Posted: August 20, 2013 - 4:56pm
Becky Lam tries to decide what jewelry to buy at the BeadforLife event at Southern Wesleyan University. BeadForLife is a nonprofit which helps women in Africa overcome poverty. The jewelry is made in Uganda.  CHARMAIN Z. BRACKETT/SPECIAL
CHARMAIN Z. BRACKETT/SPECIAL
Becky Lam tries to decide what jewelry to buy at the BeadforLife event at Southern Wesleyan University. BeadForLife is a nonprofit which helps women in Africa overcome poverty. The jewelry is made in Uganda.

Becky Lam perused the brightly colored beaded necklaces and earrings.

“I’m looking for something with pink and other colors,” said Lam, who wanted something versatile enough to match more than one outfit.

The jewelry, created by women in Uganda, came through an organization called BeadforLife, which works to help women become free from poverty.

Six Southern Wesleyan University students decided to put together a party on Aug. 14 at the school’s North Augusta campus to raise money and awareness for the organization after one of them, Vonda Butler, gave a presentation on BeadforLife in a marketing management class.

She had seen the jewelry in a magazine.

“Our professor encouraged us to follow up with a party,” Butler said. “All of us said, ‘Let’s do it.’ We believe in the cause.”

While the turnout was “relatively small,” according to Butler, the party plus presales brought in about $950 for the organization.

The women also played a video and had printed information about BeadforLife during the event.

Mary Crenshaw was another shopper at the party. She’d never heard of the organization until someone told her about the party.

“I thought it was a worthy cause, and I wanted to support it,” she said.
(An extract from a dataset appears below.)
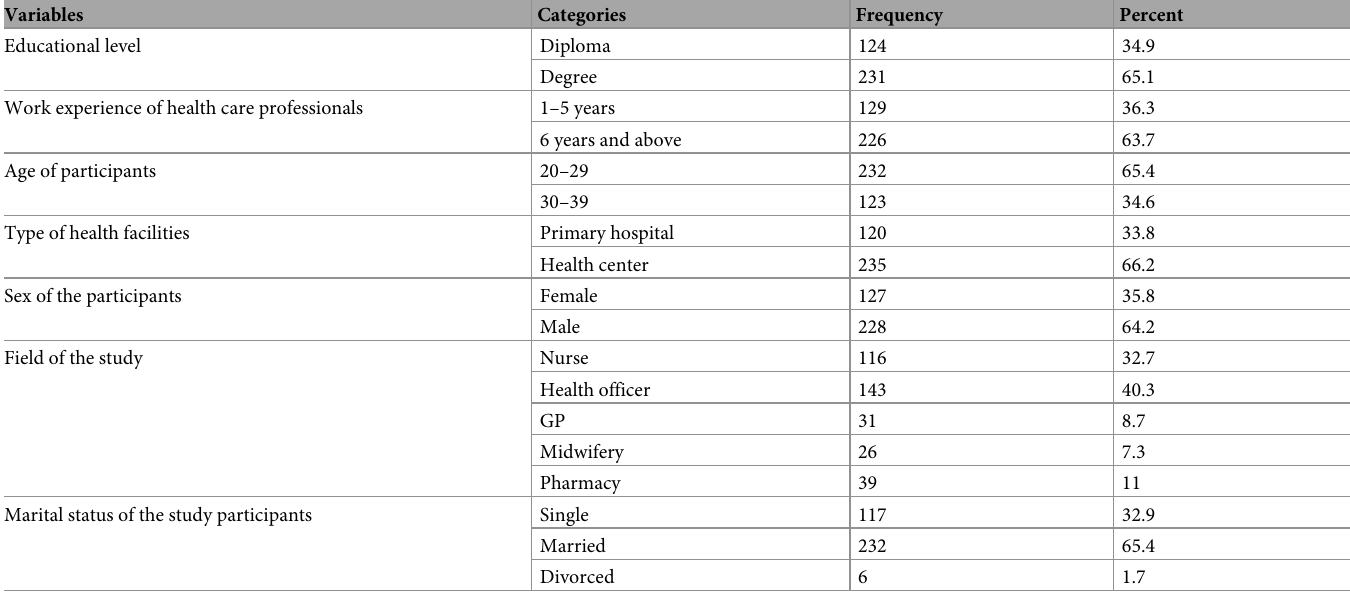
Table 1. Socio demographic characteristics of health care professionals in selected primary health care unit in Hadiya Zone, Southern Ethiopia, April, 2021 (n = 335).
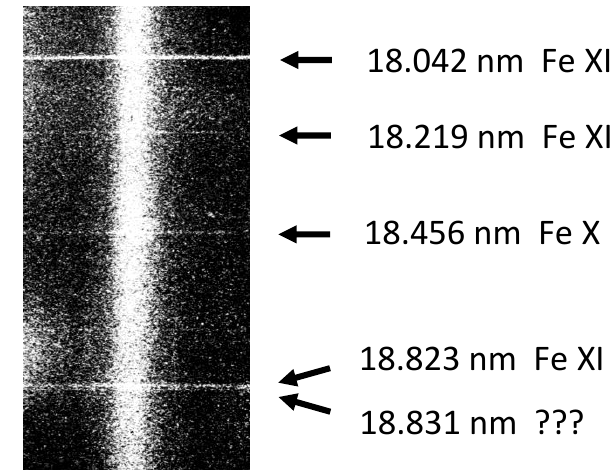
Figure 6: An excerpt of the solar XUV spectrum with iron Fe X and Fe XI emissions recorded on 29 th April 1971 (Schweizer and Schmidtke, 1971, © AAS, reproduced with permission).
Women living in severe poverty in Uganda make the beads out of recycled paper – magazines, calendars and posters. They cut them into triangular strips and roll them. Once they are rolled, an acrylic-based, eco-friendly sealant is added to them. They are then fashioned into necklaces of various sizes, bracelets and earrings. Also on sale were shea butter products.

Butler said the group might try another party because, according to the BeadforLife Web site, there were no other parties slated for South Carolina and only one in Georgia.

She said they may look for some venue that would have a larger crowd.